2. Byte-Level Encoding

  • How it works: Byte-level encoding uses a vocabulary of all possible byte values (256 unique bytes). It can handle any string of bytes, making it particularly useful for multilingual models or models that need to handle non-text inputs.
  • Advantages: Byte-level encoding can handle any kind of input and doesn’t require any special handling for out-of-vocabulary words. It’s also very memory-efficient.
  • Disadvantages: Byte-level encoding can sometimes produce very long sequences for languages that use multi-byte characters (like Chinese or Japanese).
  • Used in: GPT-3.
  • Example: The word “hello” will be tokenized into the corresponding byte values of each character: 104, 101, 108, 108, 111.

3. Word Piece

  • How it works: Word Piece is similar to BPE but it prefers to keep whole words intact. It starts with a base vocabulary of individual characters and then learns a fixed number of merges, similar to BPE.
  • Advantages: Word Piece can handle out-of-vocabulary words and it’s less likely to split words in strange ways compared to BPE.
  • Disadvantages: Word Piece can still produce unexpected splits and it requires a two-step process of first learning the merges and then training the model.
  • Used in: BERT, DistilBERT.
  • Example: Given the word “lowers” and the most frequent pair is (“low”, “ers”), Word Piece will merge them into a new symbol “lowers”.

4. Unigram

  • How it works: Unigram tokenization is a subword regularization method that learns a subword vocabulary by minimizing the loss of the likelihood of the training data.
  • Advantages: Unigram can handle out-of-vocabulary words and it’s more flexible than BPE or Word Piece because it allows for multiple possible segmentations of a word.
  • Disadvantages: Unigram can sometimes produce unexpected splits and it requires a two-step process of first learning the merges and then training the model.
  • Used in: SentencePiece.
  • Example: Given the word “I love machine learning” [“I”, “ “, “a”, “d”, “o”, “r”, “e”, “ “, “machine”, “ “, “learning”]

5. SentencePiece

  • How it works: SentencePiece is a language-independent subword tokenizer and detokenizer. It treats the input as a raw input string, so you don’t need to pre-tokenize the text. SentencePiece implements both BPE and unigram language model with the extension of direct training from raw sentences.
  • Advantages: SentencePiece allows for the flexibility of BPE and unigram language model while also being able to handle multiple languages in one model.
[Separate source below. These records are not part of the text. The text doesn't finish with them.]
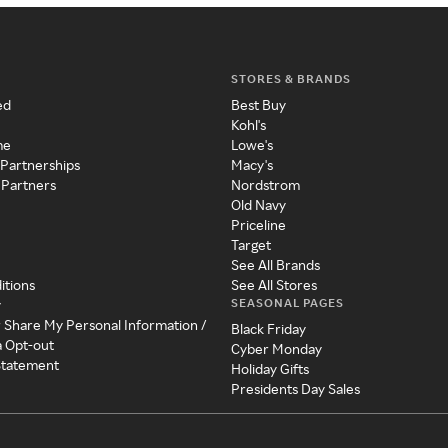
STORES & BRANDS
ed
Best Buy
Kohl's
me
Lowe's
 Partnerships
Macy's
 Partners
Nordstrom
Old Navy
Priceline
Target
See All Brands
itions
See All Stores
SEASONAL PAGES
y
r Share My Personal Information /
Black Friday
a Opt-out
Cyber Monday
 Statement
Holiday Gifts
Presidents Day Sales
It doesn’t require any pre-tokenization.
  • Disadvantages: SentencePiece can sometimes produce unexpected splits, and the choice between BPE and unigram may not be clear for every application.
  • Used in: Multilingual BERT, T2T (Tensor2Tensor).
  • Example: Given the sentence “This is a test.”, SentencePiece might tokenize it into [“▁This”, “▁is”, “▁a”, “▁test”, “.”], where “▁” represents a space.